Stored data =
....

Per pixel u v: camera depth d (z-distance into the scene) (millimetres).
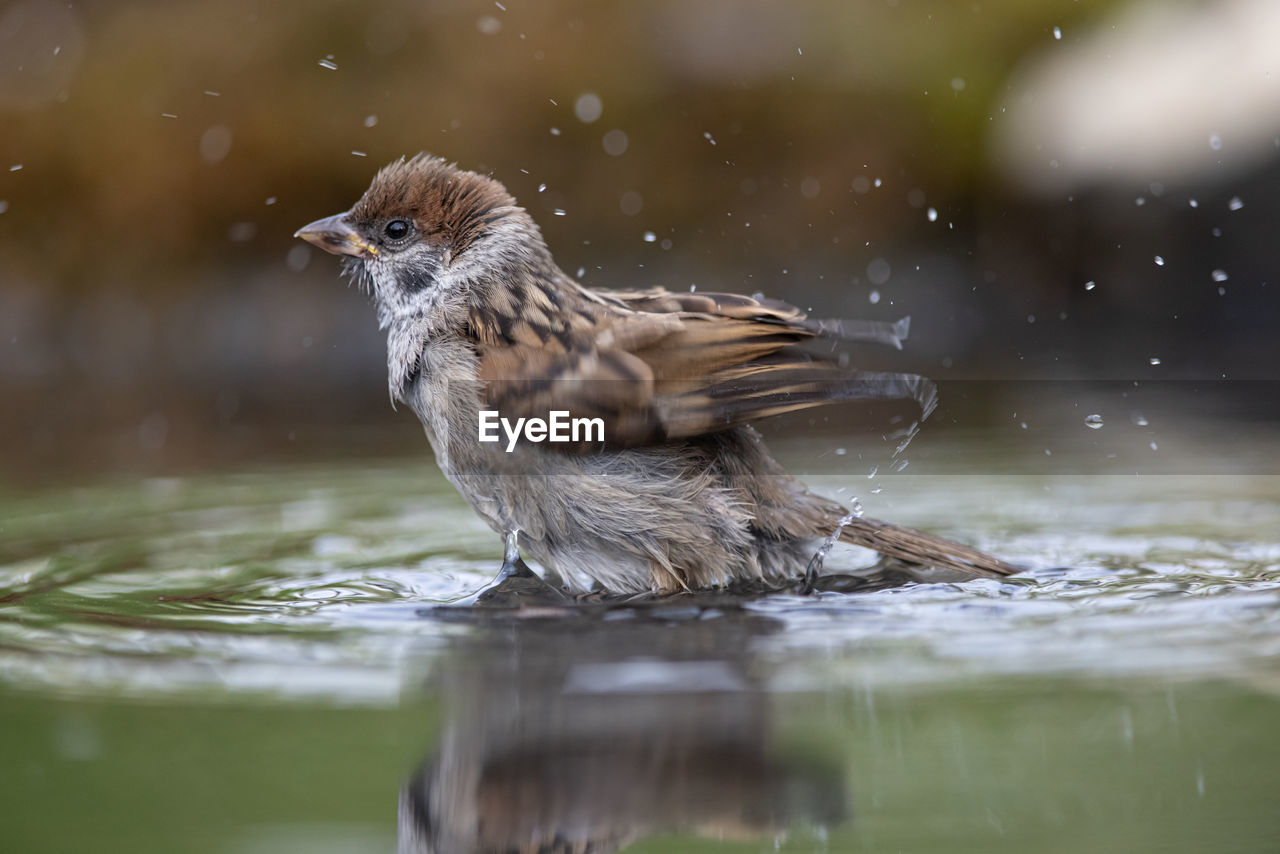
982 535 10172
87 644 7254
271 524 10930
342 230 9898
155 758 5656
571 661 6879
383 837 4891
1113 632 7219
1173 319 18703
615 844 4922
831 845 4895
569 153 19172
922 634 7281
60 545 10133
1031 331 18906
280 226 19234
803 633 7387
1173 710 6043
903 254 19297
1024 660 6766
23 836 4934
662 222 19219
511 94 19141
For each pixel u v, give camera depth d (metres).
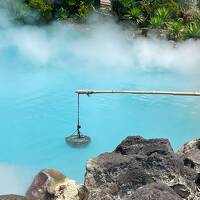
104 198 5.48
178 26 24.36
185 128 14.32
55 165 11.80
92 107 15.90
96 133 13.78
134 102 16.41
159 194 4.91
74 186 6.36
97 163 6.09
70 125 14.39
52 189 6.40
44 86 18.05
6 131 13.95
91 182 5.95
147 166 5.81
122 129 14.17
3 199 5.43
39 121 14.73
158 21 25.48
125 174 5.77
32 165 11.84
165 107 15.97
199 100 16.62
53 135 13.64
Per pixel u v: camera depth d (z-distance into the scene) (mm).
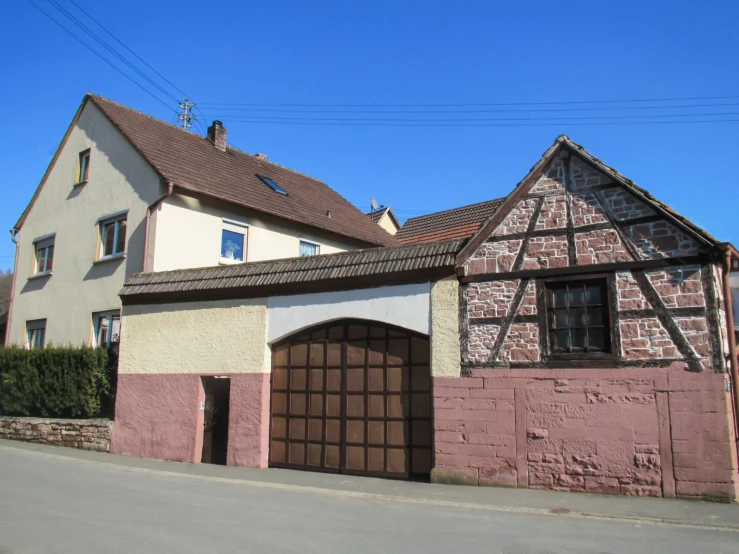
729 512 7926
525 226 10156
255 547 6414
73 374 15484
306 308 11883
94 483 10188
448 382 10242
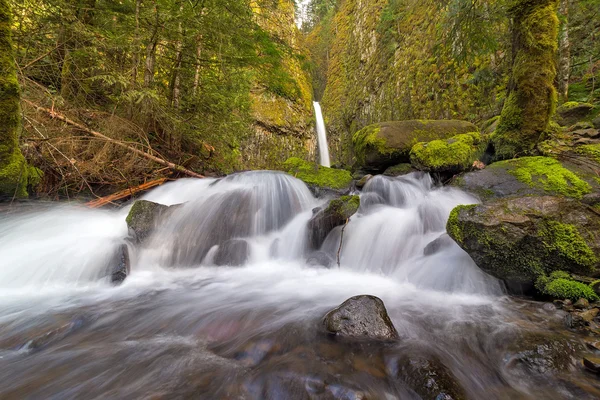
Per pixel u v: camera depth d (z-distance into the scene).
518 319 2.45
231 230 5.13
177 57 7.98
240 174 7.31
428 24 14.42
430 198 5.16
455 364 1.89
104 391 1.67
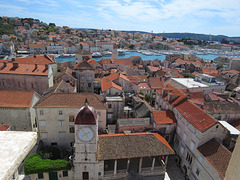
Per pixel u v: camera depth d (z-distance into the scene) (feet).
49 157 141.90
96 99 174.29
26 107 168.14
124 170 136.26
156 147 139.33
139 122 175.94
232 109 176.55
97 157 127.85
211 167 118.21
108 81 246.06
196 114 149.38
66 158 157.48
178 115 166.30
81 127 119.75
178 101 177.68
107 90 215.31
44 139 165.37
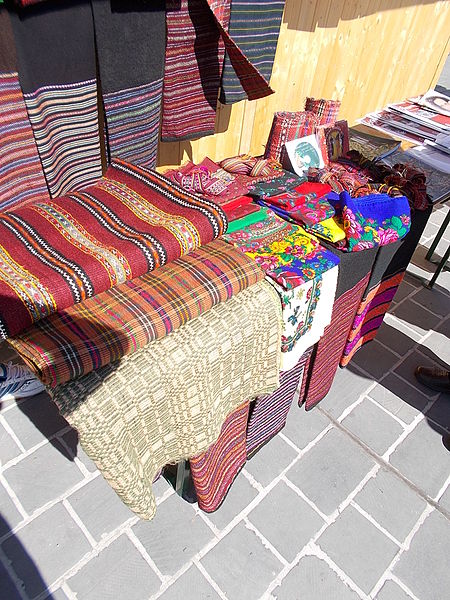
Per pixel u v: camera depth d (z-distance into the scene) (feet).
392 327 8.66
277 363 4.46
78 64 3.59
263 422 5.66
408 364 7.89
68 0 3.25
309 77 7.44
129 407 3.08
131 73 3.92
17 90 3.30
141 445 3.43
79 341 2.87
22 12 3.06
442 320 9.05
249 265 3.81
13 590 4.67
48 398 6.57
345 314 5.82
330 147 6.50
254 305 3.86
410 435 6.69
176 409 3.53
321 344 5.67
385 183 6.08
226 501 5.60
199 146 6.40
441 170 7.05
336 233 4.92
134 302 3.27
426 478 6.16
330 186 5.68
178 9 4.04
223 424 4.52
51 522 5.21
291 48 6.67
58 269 2.96
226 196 5.14
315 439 6.44
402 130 8.35
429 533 5.56
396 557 5.29
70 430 6.19
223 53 4.67
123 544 5.10
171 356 3.29
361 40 7.88
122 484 3.30
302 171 5.90
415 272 10.34
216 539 5.24
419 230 6.22
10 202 3.72
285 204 5.14
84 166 4.24
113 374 3.08
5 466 5.71
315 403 6.70
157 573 4.90
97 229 3.42
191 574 4.92
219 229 3.67
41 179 3.87
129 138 4.30
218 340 3.53
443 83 20.74
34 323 2.98
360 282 5.64
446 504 5.90
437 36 9.94
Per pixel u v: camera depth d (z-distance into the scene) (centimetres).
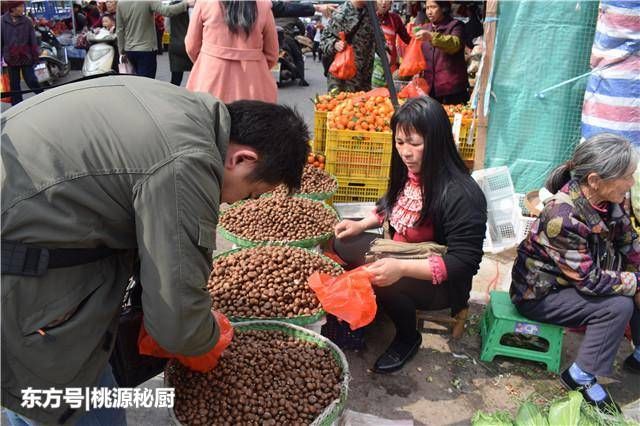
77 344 153
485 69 449
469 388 287
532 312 288
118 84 156
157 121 146
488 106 459
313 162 472
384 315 342
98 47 923
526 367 304
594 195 259
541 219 274
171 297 147
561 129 451
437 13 550
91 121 145
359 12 573
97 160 143
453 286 277
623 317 262
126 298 202
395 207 299
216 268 279
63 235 143
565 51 431
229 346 227
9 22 740
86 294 153
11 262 142
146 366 211
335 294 245
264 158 158
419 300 289
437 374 295
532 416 218
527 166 468
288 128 160
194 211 145
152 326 151
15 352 147
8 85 761
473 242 265
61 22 1322
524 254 287
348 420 249
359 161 446
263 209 337
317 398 209
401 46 651
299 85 1084
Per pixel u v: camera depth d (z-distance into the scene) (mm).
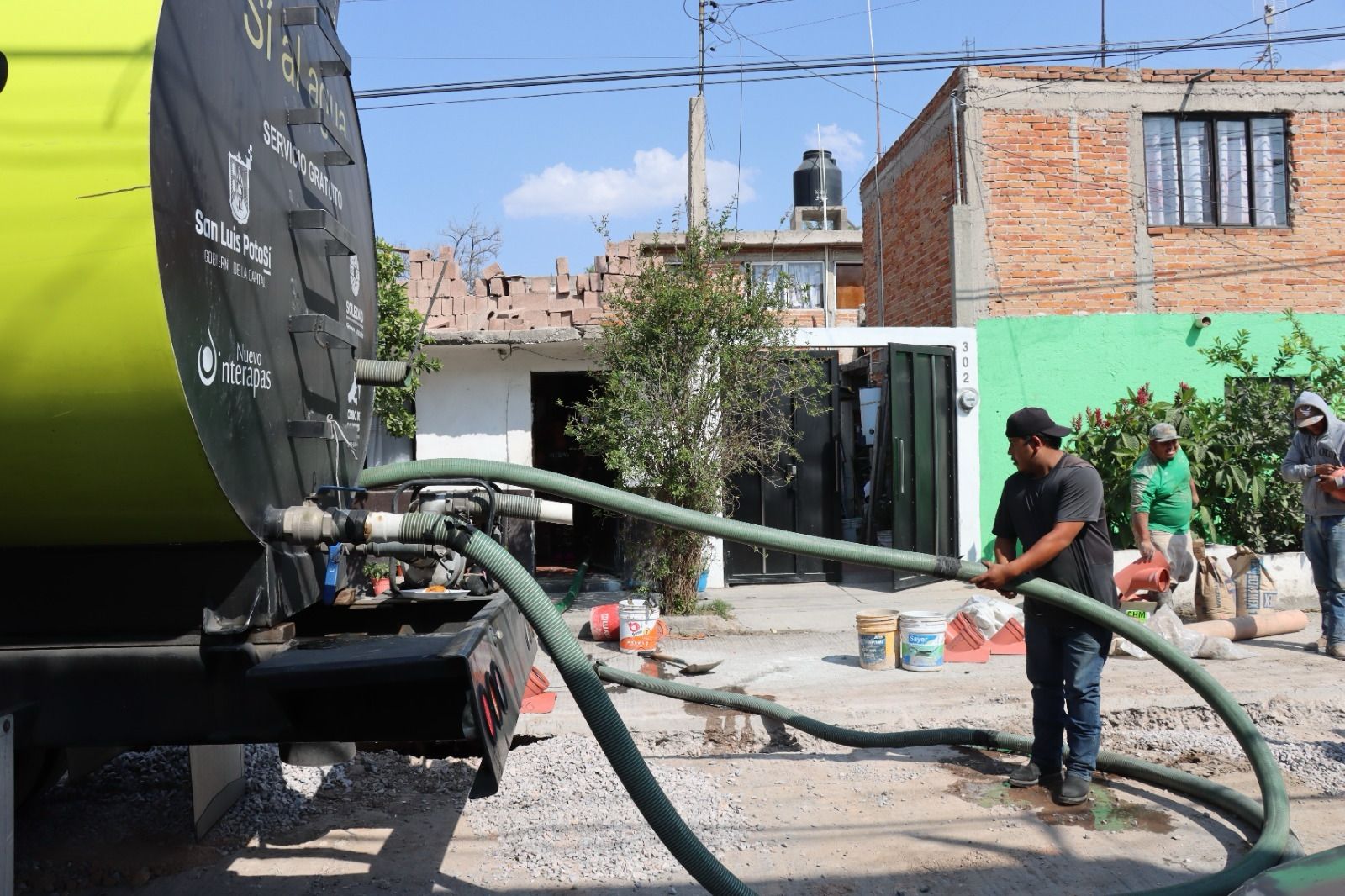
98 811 4543
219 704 2707
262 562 2758
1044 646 4754
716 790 4820
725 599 10867
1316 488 7578
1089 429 11297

....

Copy word for word the span of the records above that begins at the line with "49 157 141.90" and ends at the line with "299 85 1084", including those two lines but not the pictures.

49 157 141.90
96 99 174.29
26 107 168.14
124 170 136.26
156 147 139.33
139 122 175.94
232 109 176.55
97 157 127.85
211 167 118.21
108 81 246.06
196 114 149.38
66 158 157.48
178 115 166.30
81 127 119.75
178 101 177.68
107 90 215.31
44 139 165.37
Per pixel u v: camera depth d (z-distance into the scene) (feet).
392 327 8.66
277 363 4.46
78 64 3.59
263 422 5.66
408 364 7.89
68 0 3.25
309 77 7.44
129 407 3.08
131 73 3.92
17 90 3.30
141 445 3.43
79 341 2.87
22 12 3.06
442 320 9.05
249 265 3.81
13 590 4.67
48 398 6.57
345 314 5.82
330 147 6.50
254 305 3.86
410 435 6.69
176 409 3.53
321 344 5.67
385 183 6.08
226 501 5.60
199 146 6.40
441 170 7.05
336 233 4.92
134 302 3.27
426 478 6.16
330 186 5.68
178 9 4.04
223 424 4.52
51 522 5.21
291 48 6.67
58 269 2.96
226 196 5.14
315 439 6.44
402 130 8.35
429 533 5.56
396 557 5.29
70 430 6.19
223 53 4.67
123 544 5.10
171 356 3.29
361 40 7.88
122 484 3.30
302 171 5.90
415 272 10.34
216 539 5.24
419 230 6.22
10 202 3.72
285 204 5.14
84 166 4.24
113 374 3.08
5 466 5.71
315 403 6.70
157 573 4.90
97 229 3.42
191 574 4.92
219 229 3.67
41 179 3.87
129 138 4.30
218 340 3.53
443 83 20.74
34 323 2.98
360 282 5.64
446 504 5.90
437 36 9.94
Per pixel u v: camera depth d (z-distance into the scene) (centimetres).
77 344 153
485 69 449
469 388 287
532 312 288
118 84 156
157 121 146
488 106 459
313 162 472
384 315 342
98 47 923
526 367 304
594 195 259
541 219 274
171 297 147
561 129 451
437 13 550
91 121 145
359 12 573
97 160 143
453 286 277
623 317 262
126 298 202
395 207 299
216 268 279
63 235 143
565 51 431
229 346 227
9 22 740
86 294 153
11 262 142
146 366 211
335 294 245
264 158 158
419 300 289
437 374 295
532 416 218
527 166 468
288 128 160
194 211 145
152 326 151
15 352 147
8 85 761
473 242 265
61 22 1322
524 254 287
348 420 249
359 161 446
263 209 337
317 398 209
401 46 651
299 85 1084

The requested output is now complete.